Embora indiciado pela Polícia Federal pelos crimes de abolição violenta do Estado Democrático de Direito, golpe de Estado e organização criminosa, o ex-presidente Jair Bolsonaro (PL) permanece como principal líder da direita no Brasil. O bolsonarismo raiz não o tira desse posto e aqueles considerados moderados ainda não têm se manifestado contrários à figura central do ex-mandatário no País.
Bolsonaro se apoia numa retórica que o fortalece em meio a aliados e simpatizantes do espectro em que ele está inserido. Apesar de juridicamente enfrentar um cenário complicado, politicamente a força dele se mantém. "Além de carisma, ele continua com o seu discurso eletrizando especialmente uma base na extrema direita desse bolsonarismo raiz", avalia Rodrigo Prando, cientista político e pesquisador da Universidade Presbiteriana Mackenzie.
Paula Vieira, pesquisadora do Laboratório de Estudos sobre Política, Eleições e Mídia, da Universidade Federal do Ceará (Lepem-UFC), considera que Bolsonaro sustenta essa liderança na retórica quando afirma haver perseguição ou que nada o liga aos fatos.
"Isso acaba mantendo ele num lugar de benefício da dúvida em relação às demais lideranças da direita que o apoiam, e isso em termos de liderança de direita. Não estamos falando nem do seu apoio de base social, de base política, que está ali sendo apoiador das ideias do bolsonarismo".
O ex-presidente, segundo a pesquisadora do Lepem-UFC, tenta imprimir uma marca como se ele estivesse sendo perseguido, como se fosse uma liderança tão forte que ameaçasse as demais forças "desse sistema", que, para o ex-mandatário, é corrompido. Dessa forma, o indiciado permanece tentando segurar a possibilidade de concorrer e ter uma boa disputa em 2026, embora inelegível até 2030, por duas condenações no Tribunal Superior Eleitoral (TSE).
"Se ele vai continuar no páreo, nós temos muito caminho pela frente para eleição presidencial", pondera Paula Vieira. Ela também avalia que Bolsonaro deve sofrer desgaste de acordo com o desenrolar da investigação e que, nesse entremeio, a formação de opinião pública deve pender sobre os apoios de que tem.
"O que está agora em questão não é mais o Bolsonaro num sentido só de acusação, de provas da PF, é também essa construção de opinião pública em relação ao caso. É isso que vai pesar e, talvez, fazer com que outras lideranças de direita se manifestem contrário a ele nos próximos períodos", acrescenta a cientista política.
Nessa costura de uma narrativa favorável para si, o ex-presidente e seus apoiadores também vislumbram a repetição do que ocorreu nos Estados Unidos, com a vitória de Donald Trump. Conforme Rodrigo Prando, há um desejo do bolsonarismo em "copiar" a trajetória do presidente eleito dos EUA.

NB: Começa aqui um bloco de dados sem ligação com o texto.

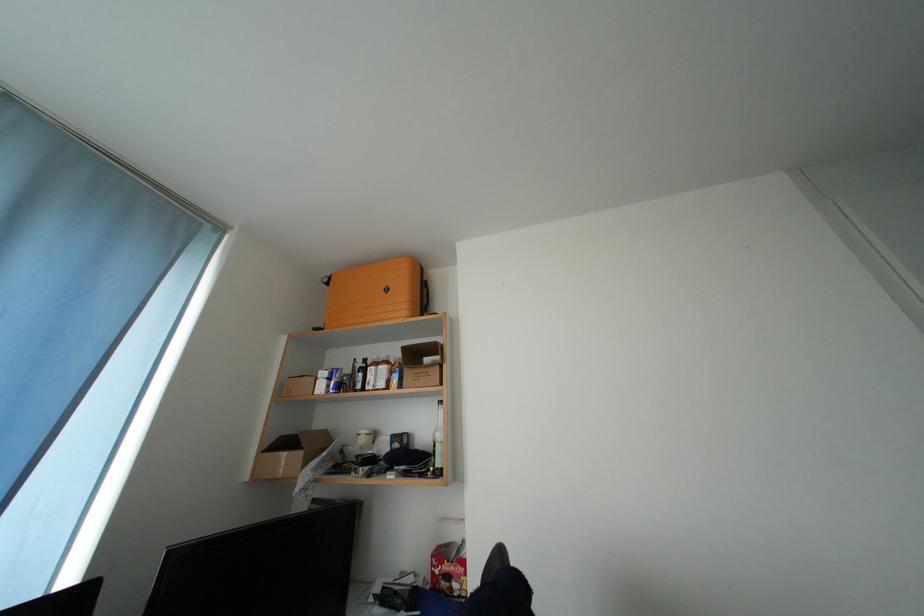
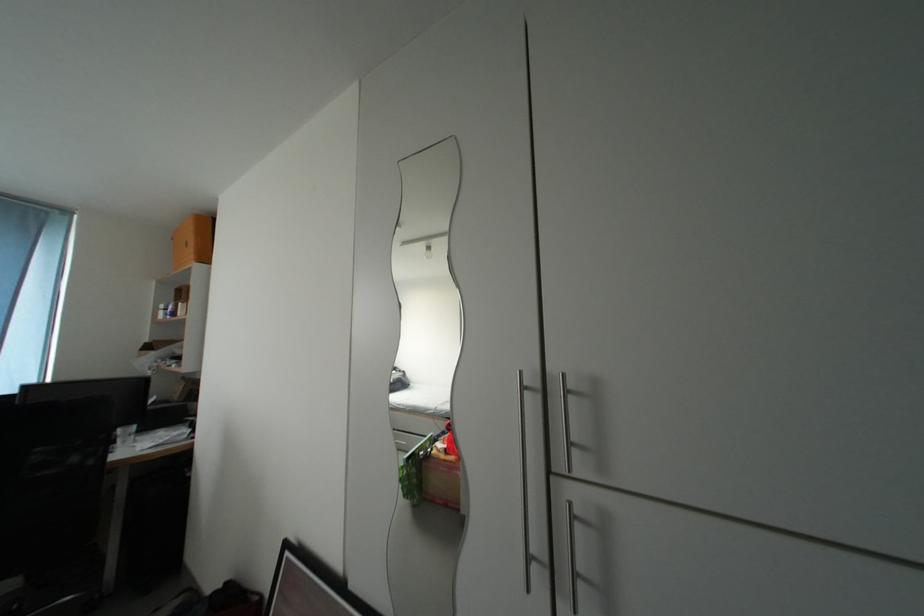
Question: What movement of the cameraman would produce the second image?

Choices:
 (A) Left
 (B) Right
 (C) Forward
 (D) Backward

Answer: (B)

"Até há algumas semanas, houve euforia do bolsonarismo com relação à vitória do Trump, que constitui uma narrativa muito próxima a do Bolsonaro, de que foi perseguido pelo sistema, de que foi especialmente atacado pela Justiça. E o Trump voltou de maneira messiânica, salvacionista, sendo eleito presidente da República. Era tudo o que o bolsonarismo queria para fazer uma possibilidade de transmutação da realidade norte-americana para a realidade brasileira".

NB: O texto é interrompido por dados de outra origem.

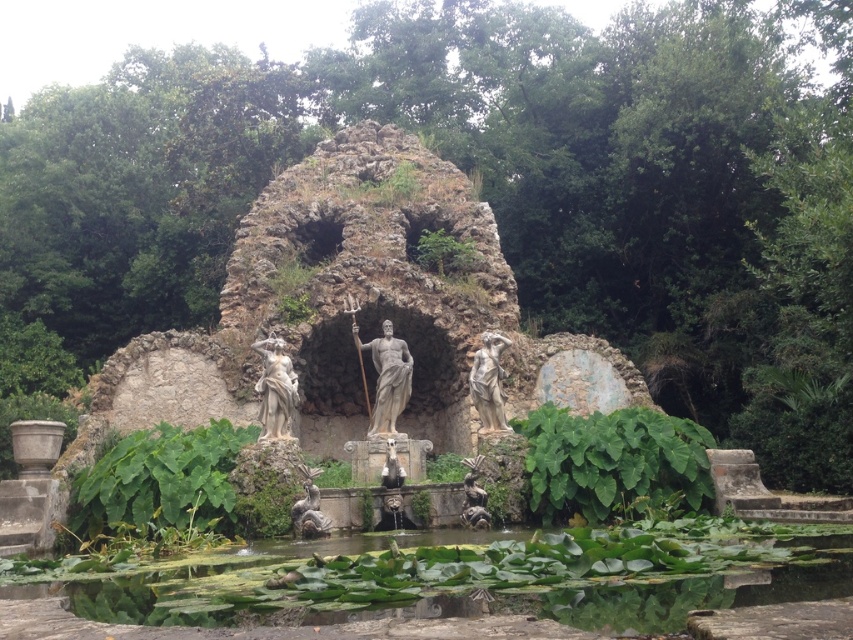
Question: Which of the following is the farthest from the observer?

Choices:
 (A) (383, 323)
 (B) (267, 362)

Answer: (A)

Question: Can you confirm if green leafy pond at center is positioned to the right of white marble statue at center?

Choices:
 (A) no
 (B) yes

Answer: (B)

Question: Can you confirm if white marble statue at center is bigger than matte gray statue at center?

Choices:
 (A) no
 (B) yes

Answer: (B)

Question: Considering the real-world distances, which object is farthest from the white marble statue at center?

Choices:
 (A) matte gray statue at center
 (B) white marble statue at left

Answer: (B)

Question: Which point is closer to the camera taking this photo?

Choices:
 (A) (267, 381)
 (B) (482, 456)

Answer: (B)

Question: Does white marble statue at left appear under polished bronze statue at center?

Choices:
 (A) yes
 (B) no

Answer: (B)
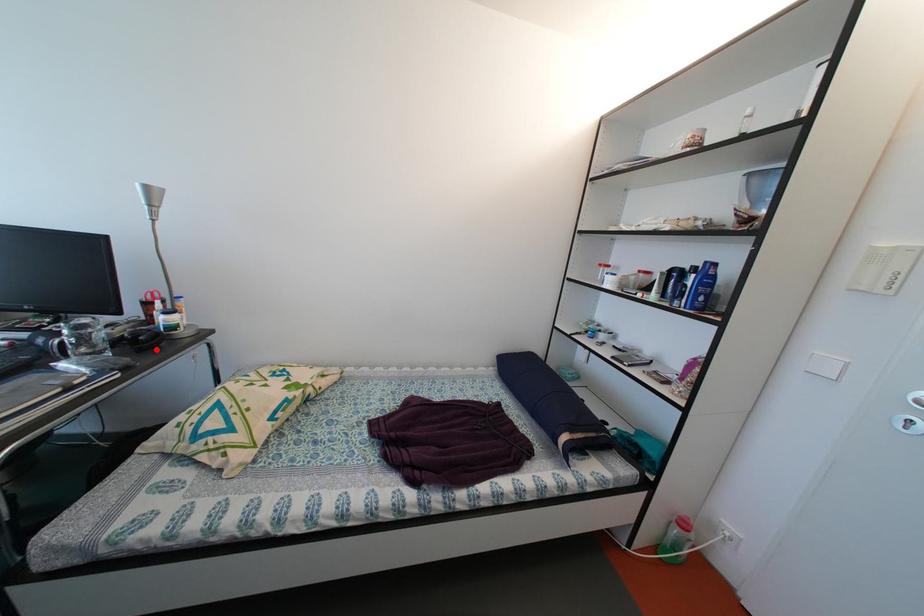
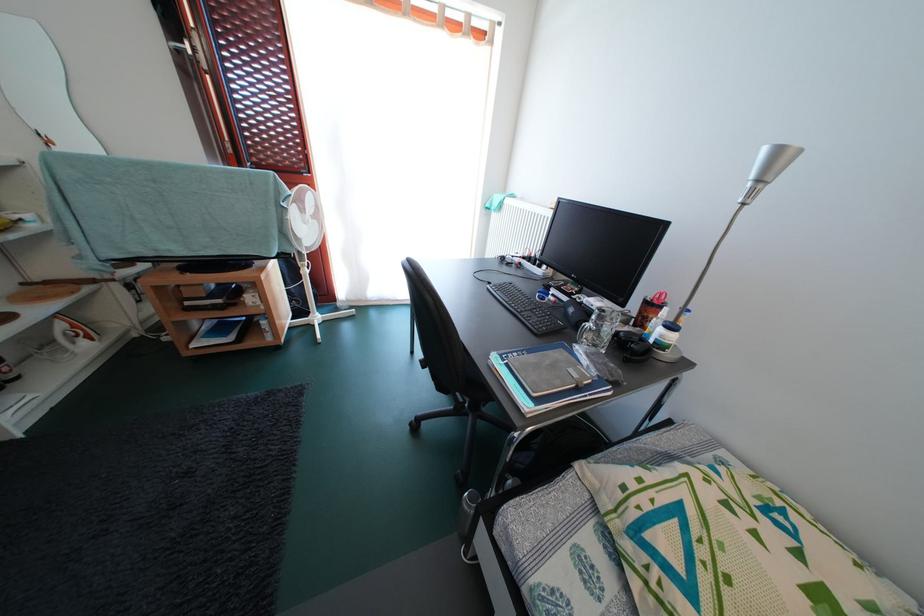
In the second image, find the point that corresponds to the highlighted location in the first image.

(640, 360)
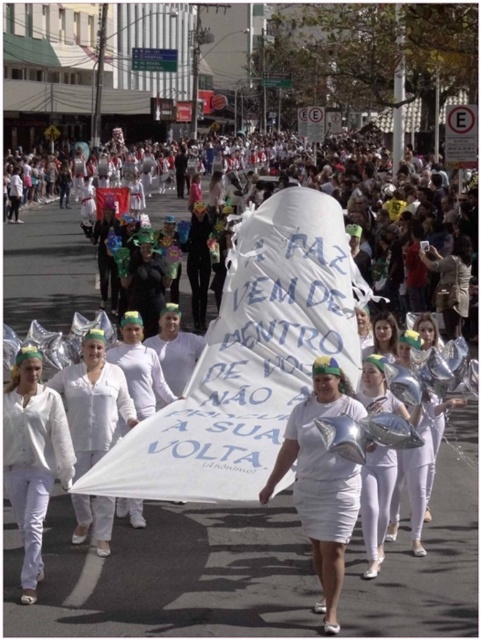
You are a photographer positioned on the street and want to capture both the white matte dress at center and the white matte uniform at center in a single shot. Which object should you frame first to ensure both are visible in the photo?

You should frame the white matte uniform at center first because the white matte dress at center is to the right of it, ensuring both are included in the shot.

You are a photographer at the parade. You want to take a photo that highlights both the white fabric banner at center and the white matte uniform at center. Since both are white, how can you ensure the banner stands out more in the photo?

The white fabric banner at center has a larger size compared to the white matte uniform at center, so you can use the size difference to make the banner more prominent in the photo.

You are a photographer positioned on the street during the parade. You need to capture a photo that includes both the white matte dress at center and the white matte uniform at center. Which one will appear lower in the photo?

The white matte dress at center will appear lower in the photo because it is positioned below the white matte uniform at center.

Coordenadora do Observatório da Extrema Direita — grupo de Pesquisa que atua junto ao Laboratório de História Política e Social (LAHPS) da Universidade Federal de Juiz de Fora (UFJF) —, a cientista política Isabela Kalil entende que o prestígio de Bolsonaro frente ao recente indiciamento precisa ser analisado em duas dimensões: uma de apoio popular e outra do ponto de vista institucional.
"Como político, da perspectiva institucional ele está fora do jogo, mas continua o maior nome como representante da direita no Brasil. Essa ambiguidade pode, inclusive, ser utilizada para que ele continue com o apoio de alguns de seus pares, com a perspectiva de tentar herdar esses votos".

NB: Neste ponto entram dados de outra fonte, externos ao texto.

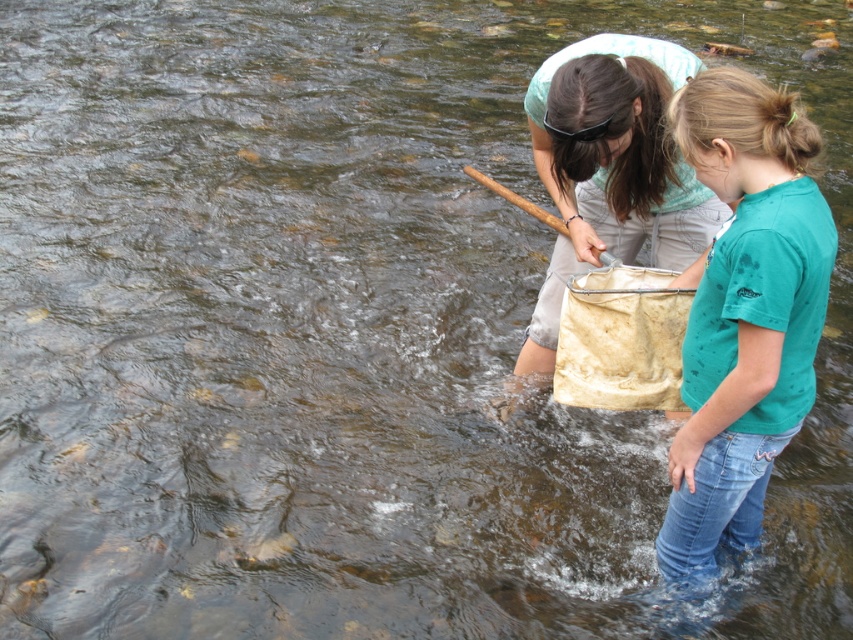
From the picture: Does teal matte shirt at right have a lesser width compared to light blue fabric net at center?

Yes.

Who is taller, teal matte shirt at right or light blue fabric net at center?

With more height is teal matte shirt at right.

Is point (692, 570) positioned before point (610, 179)?

Yes, it is.

Find the location of a particular element. The height and width of the screenshot is (640, 853). teal matte shirt at right is located at coordinates (744, 314).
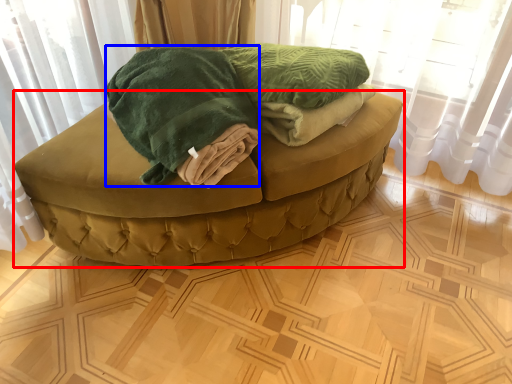
Question: Which point is closer to the camera, furniture (highlighted by a red box) or cloth (highlighted by a blue box)?

Choices:
 (A) furniture
 (B) cloth

Answer: (B)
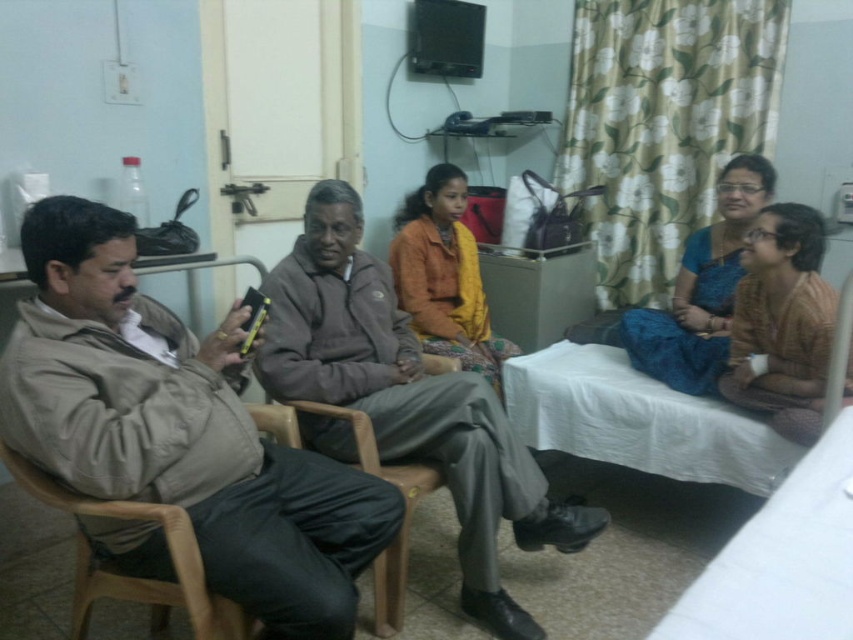
Question: Where is brown textured dress at center located in relation to brown wood chair at left in the image?

Choices:
 (A) right
 (B) left

Answer: (A)

Question: Which point is closer to the camera?

Choices:
 (A) brown wood chair at left
 (B) brown textured dress at center
 (C) blue silk saree at center
 (D) orange fabric jacket at center

Answer: (A)

Question: Which point is closer to the camera?

Choices:
 (A) 483,412
 (B) 77,358
 (C) 387,582
 (D) 41,484

Answer: (D)

Question: Which is farther from the light brown wood chair at left?

Choices:
 (A) orange fabric jacket at center
 (B) brown textured dress at center
 (C) blue silk saree at center

Answer: (C)

Question: Is beige fabric jacket at left to the right of gray fleece jacket at center from the viewer's perspective?

Choices:
 (A) yes
 (B) no

Answer: (B)

Question: Where is brown textured dress at center located in relation to light brown wood chair at left in the image?

Choices:
 (A) right
 (B) left

Answer: (A)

Apesar de considerar ainda "muito cedo" para prever qualquer cenário, Kalil, professora da Fundação Escola de Sociologia e Política de São Paulo (FESPSP), acredita que Bolsonaro "deverá continuar de forma 'decorativa' na política, ou seja, como um símbolo de resistência contra o que eles chamam de 'esquerda, sistema, abusos do judiciário'". "Calculo que deve se repetir o cenário da eleição municipal, em que o governador Tarcísio de Freitas (Republicanos) e o prefeito releito Ricardo Nunes (MDB), ambos de São Paulo, subiram no palanque com Bolsonaro, mas de uma forma ambígua, se afastando em alguns momentos. Ou não deixando esse apoio em primeiro plano".